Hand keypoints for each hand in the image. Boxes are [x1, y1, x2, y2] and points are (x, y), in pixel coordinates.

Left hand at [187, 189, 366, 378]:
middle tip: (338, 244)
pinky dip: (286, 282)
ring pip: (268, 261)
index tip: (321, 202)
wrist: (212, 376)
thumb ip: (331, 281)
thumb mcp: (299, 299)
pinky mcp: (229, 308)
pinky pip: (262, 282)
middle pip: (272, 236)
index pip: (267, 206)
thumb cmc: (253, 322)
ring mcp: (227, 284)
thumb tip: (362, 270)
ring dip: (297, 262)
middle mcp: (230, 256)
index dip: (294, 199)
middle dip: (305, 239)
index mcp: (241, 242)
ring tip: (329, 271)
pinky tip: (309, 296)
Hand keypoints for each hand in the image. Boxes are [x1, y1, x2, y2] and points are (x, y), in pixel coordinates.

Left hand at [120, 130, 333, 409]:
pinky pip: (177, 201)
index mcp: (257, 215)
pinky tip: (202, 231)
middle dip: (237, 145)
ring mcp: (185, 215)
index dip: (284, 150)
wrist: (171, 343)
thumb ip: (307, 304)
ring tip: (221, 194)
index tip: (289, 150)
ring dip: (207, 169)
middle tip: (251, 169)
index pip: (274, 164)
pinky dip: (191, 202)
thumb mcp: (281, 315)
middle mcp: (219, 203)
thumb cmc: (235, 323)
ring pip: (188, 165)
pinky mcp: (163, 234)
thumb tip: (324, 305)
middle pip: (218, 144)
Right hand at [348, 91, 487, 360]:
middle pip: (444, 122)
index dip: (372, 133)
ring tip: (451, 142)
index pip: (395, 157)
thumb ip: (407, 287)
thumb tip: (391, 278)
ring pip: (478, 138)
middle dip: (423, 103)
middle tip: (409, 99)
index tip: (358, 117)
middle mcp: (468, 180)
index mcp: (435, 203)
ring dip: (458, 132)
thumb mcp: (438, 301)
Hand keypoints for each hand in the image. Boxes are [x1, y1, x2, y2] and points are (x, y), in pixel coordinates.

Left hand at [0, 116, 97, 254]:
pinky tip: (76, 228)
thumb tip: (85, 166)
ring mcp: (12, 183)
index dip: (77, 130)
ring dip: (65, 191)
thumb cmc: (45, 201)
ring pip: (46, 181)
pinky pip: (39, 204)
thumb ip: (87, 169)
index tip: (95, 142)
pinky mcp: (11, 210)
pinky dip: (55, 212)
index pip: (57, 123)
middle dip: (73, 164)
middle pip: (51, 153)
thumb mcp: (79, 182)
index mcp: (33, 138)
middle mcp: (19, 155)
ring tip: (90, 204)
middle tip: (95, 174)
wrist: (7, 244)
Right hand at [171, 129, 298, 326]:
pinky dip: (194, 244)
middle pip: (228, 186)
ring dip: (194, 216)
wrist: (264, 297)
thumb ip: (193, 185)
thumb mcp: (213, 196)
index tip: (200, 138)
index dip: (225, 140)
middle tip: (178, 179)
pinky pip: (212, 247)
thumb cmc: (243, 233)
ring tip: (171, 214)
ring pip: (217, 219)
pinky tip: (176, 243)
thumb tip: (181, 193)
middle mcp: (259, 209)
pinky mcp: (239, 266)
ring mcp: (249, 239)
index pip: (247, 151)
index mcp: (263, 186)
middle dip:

=====

YOUR GOAL -
From the first line of the data above through the line containing "middle mcp: (230, 256)", repeat each line exactly, and add nothing.

EXERCISE RESULT -
Hand keypoints for each hand in the image. Boxes are [x1, y1, x2, y2] and points are (x, y), in pixel coordinates.

Left hand at [187, 189, 366, 378]:
middle tip: (338, 244)
pinky dip: (286, 282)
ring pip: (268, 261)
index tip: (321, 202)
wrist: (212, 376)
thumb ip: (331, 281)
thumb mcp: (299, 299)
pinky mcp: (229, 308)
pinky pip: (262, 282)
middle pip: (272, 236)
index pip: (267, 206)
thumb cmc: (253, 322)
ring mcp: (227, 284)
thumb tip: (362, 270)
ring dip: (297, 262)
middle mcp: (230, 256)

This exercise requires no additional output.